Out of Town News, a Harvard Square Fixture for 60 Years, Has Closed

The Harvard Square institution closed for good on Halloween.

Update, 11/1 11 a.m.: Out of Town News officially shut its doors for good on October 31, according to multiple reports. “We are like family,” Mohammed Rahman, who has worked at Out of Town for 22 years, said of his coworkers on the newsstand’s last day in operation. “I feel very sad in my heart.” Arts programming nonprofit Culture House is set to temporarily take over the space starting sometime in November or December, per the Boston Globe.


It outlasted the World’s Only Curious George Store, Tealuxe, John Harvard’s, and Crema Cafe. It survived as the Boston Evening Traveller, the Boston Post, the Boston Phoenix, and the Improper Bostonian folded. There were whispers of closures in 2008 and 2016, but still, it stayed.

Now, however, it looks Harvard Square’s Out of Town News newsstand is really taking its final bow. As first reported by the Cambridge Day, renovation plans for the square have pushed the Cambridge fixture out of its iconic structure to make way for a new visitor information booth—and while renovations aren’t scheduled to begin until the spring, the stand will likely sell its final newspaper by October 31, according to leasing documents. In the interim, the stand will be replaced by “artwork,” the Department of Public Works says.

While the structure that houses Out of Town will remain intact (it’s listed on the National Register of Historical Places), this is the end of the road for the newsstand itself, which has been in operation in the square for over 60 years.

1955: The Harvard Square Kiosk that would later house Out of Town News. Courtesy of Cambridge Historical Commission Collections.

The original Out of Town news structure in 1955. MIT; Cambridge Historical Commission, MIT Museum collection.

Out of Town News was founded in 1955 by Sheldon Cohen, who would later earn the title of the “Unofficial Mayor of Harvard Square” for founding one of the Square’s most beloved businesses. Cohen and his father used to hawk newspapers outside the square’s T station, and after his father died, Cohen kept up the family business by establishing Out of Town News and employing young Cantabrigians (including former Mass. senator and Cambridge mayor Anthony D. Galluccio) to sell papers on the street, as he once did.

The newsstand first lived in a small building adjacent to its current location, which was an entrance to the Harvard Square T station at the time. It moved into the structure in 1985, where it quickly became known for its vast selection of international newspapers, obscure journals and hobby publications.

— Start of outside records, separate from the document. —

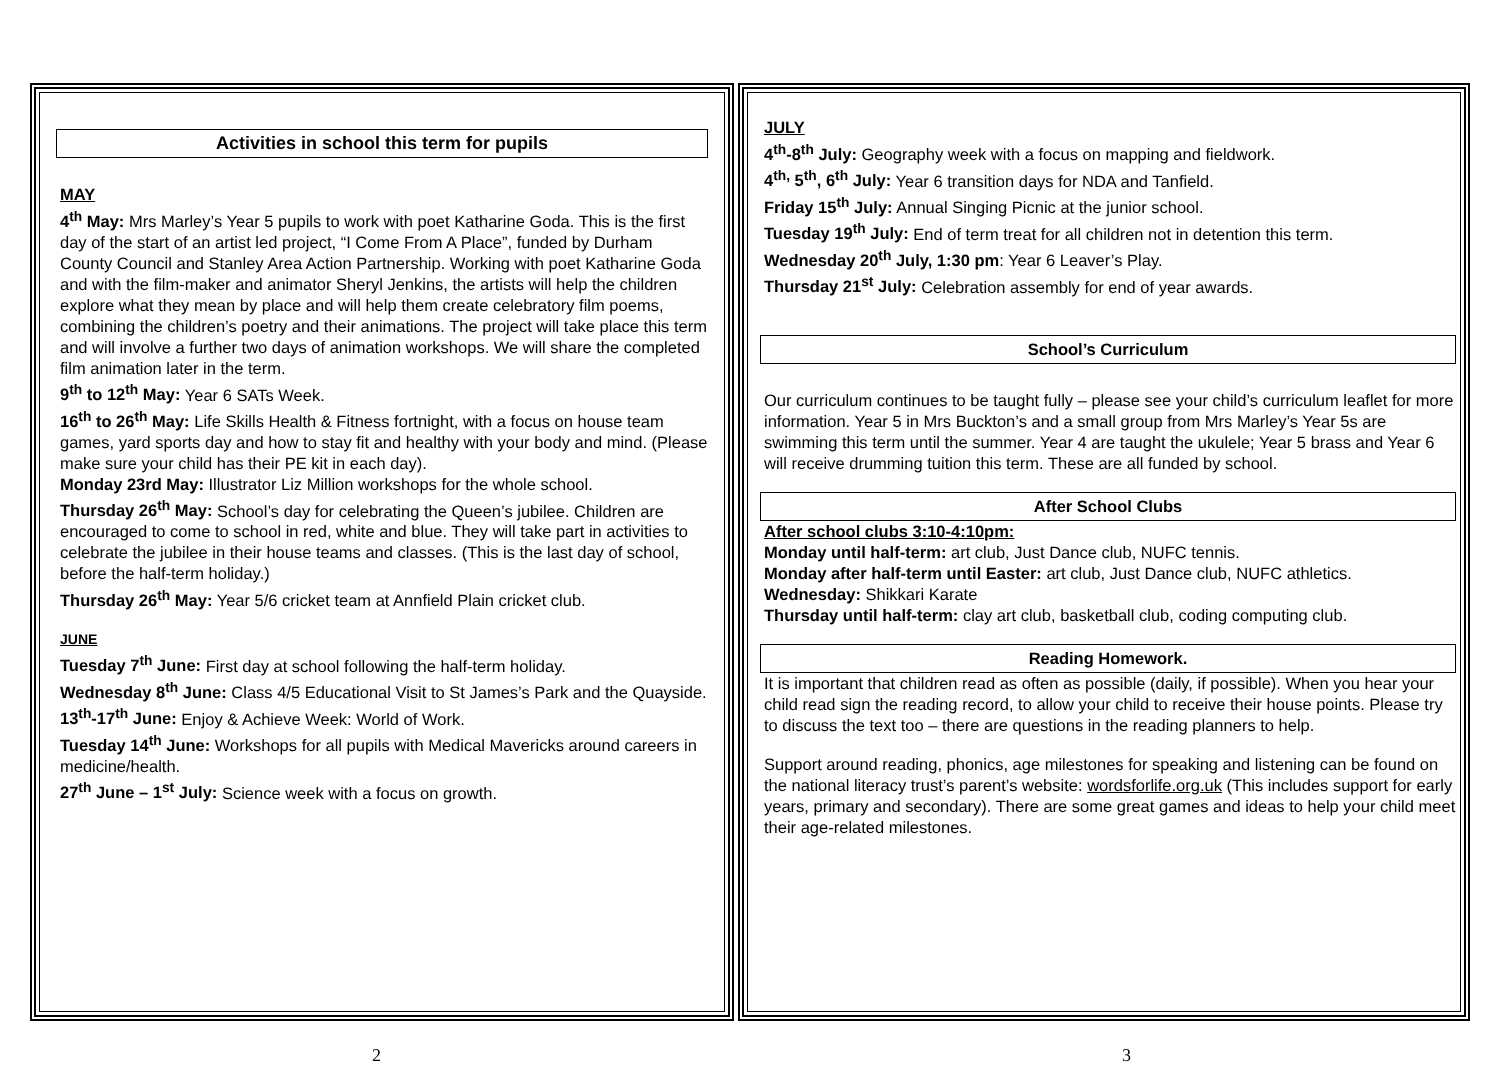Activities in school this term for pupils
MAY
4<sup>th</sup> May: Mrs Marley’s Year 5 pupils to work with poet Katharine Goda. This is the first day of the start of an artist led project, “I Come From A Place”, funded by Durham County Council and Stanley Area Action Partnership. Working with poet Katharine Goda and with the film-maker and animator Sheryl Jenkins, the artists will help the children explore what they mean by place and will help them create celebratory film poems, combining the children’s poetry and their animations. The project will take place this term and will involve a further two days of animation workshops. We will share the completed film animation later in the term.
9<sup>th</sup> to 12<sup>th</sup> May: Year 6 SATs Week.
16<sup>th</sup> to 26<sup>th</sup> May: Life Skills Health & Fitness fortnight, with a focus on house team games, yard sports day and how to stay fit and healthy with your body and mind. (Please make sure your child has their PE kit in each day).
Monday 23rd May: Illustrator Liz Million workshops for the whole school.
Thursday 26<sup>th</sup> May: School’s day for celebrating the Queen’s jubilee. Children are encouraged to come to school in red, white and blue. They will take part in activities to celebrate the jubilee in their house teams and classes. (This is the last day of school, before the half-term holiday.)
Thursday 26<sup>th</sup> May: Year 5/6 cricket team at Annfield Plain cricket club.
JUNE
Tuesday 7<sup>th</sup> June: First day at school following the half-term holiday.
Wednesday 8<sup>th</sup> June: Class 4/5 Educational Visit to St James’s Park and the Quayside.
13<sup>th</sup>-17<sup>th</sup> June: Enjoy & Achieve Week: World of Work.
Tuesday 14<sup>th</sup> June: Workshops for all pupils with Medical Mavericks around careers in medicine/health.
27<sup>th</sup> June – 1<sup>st</sup> July: Science week with a focus on growth.
JULY
4<sup>th</sup>-8<sup>th</sup> July: Geography week with a focus on mapping and fieldwork.
4<sup>th,</sup> 5<sup>th</sup>, 6<sup>th</sup> July: Year 6 transition days for NDA and Tanfield.
Friday 15<sup>th</sup> July: Annual Singing Picnic at the junior school.
Tuesday 19<sup>th</sup> July: End of term treat for all children not in detention this term.
Wednesday 20<sup>th</sup> July, 1:30 pm: Year 6 Leaver’s Play.
Thursday 21<sup>st</sup> July: Celebration assembly for end of year awards.
School’s Curriculum
Our curriculum continues to be taught fully – please see your child’s curriculum leaflet for more information. Year 5 in Mrs Buckton’s and a small group from Mrs Marley’s Year 5s are swimming this term until the summer. Year 4 are taught the ukulele; Year 5 brass and Year 6 will receive drumming tuition this term. These are all funded by school.
After School Clubs
After school clubs 3:10-4:10pm:
Monday until half-term: art club, Just Dance club, NUFC tennis.
Monday after half-term until Easter: art club, Just Dance club, NUFC athletics.
Wednesday: Shikkari Karate
Thursday until half-term: clay art club, basketball club, coding computing club.
Reading Homework.
It is important that children read as often as possible (daily, if possible). When you hear your child read sign the reading record, to allow your child to receive their house points. Please try to discuss the text too – there are questions in the reading planners to help.
Support around reading, phonics, age milestones for speaking and listening can be found on the national literacy trust’s parent’s website: wordsforlife.org.uk (This includes support for early years, primary and secondary). There are some great games and ideas to help your child meet their age-related milestones.
2 3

In its heyday, the stand sold up to 600 London papers on Sundays and 1,500 Irish papers a week.

The Out of Town News Kiosk in 1985 before its move into the former Harvard Square subway head. Courtesy Cambridge Historical Commission Collections.

The Out of Town News kiosk after its 1985 move. Courtesy Cambridge Historical Commission Collections.

But, of course, that heyday has come and gone. In recent years, sales have faltered, with most visitors skipping over Italian Vogue and Foreign Affairs to the newsstand’s convenience store items.

“The world has changed,” John P. DiGiovanni, a developer and president of the Harvard Business Association, told the New York Times in a 2016 story about Out of Town’s future. “People are not getting their news that way.”

So, Out of Town News has become, in recent years, a spot for tourists to buy tickets for guided visits around the Yard and hip undergrads to stock up on cigarettes. But it’s also the place where Julia Child used to browse for German and Italian cooking magazines and John Kenneth Galbraith picked up his daily Le Monde. Robert Frost once stopped by to get directions to a reading.

And in January 1975, a 21-year-old man named Paul Allen was browsing the kiosk when he came across that month’s Popular Electronics, whose cover featured a photo of the “World’s First Minicomputer Kit.” He bought the magazine so he could show it to a friend—Bill Gates.

“I can still remember grabbing the Popular Electronics as if it was yesterday,” Allen said in 2008.

In making this sale, did Out of Town News unwittingly bring about its own demise? Now, 44 years after Allen left the stand with Popular Electronics in hand, crowds mill around Out of Town News, glued to phone screens that offer more access to the world than a 500-square foot kiosk in Harvard Square ever could. It’s hard not to notice—and be a little saddened by—the irony.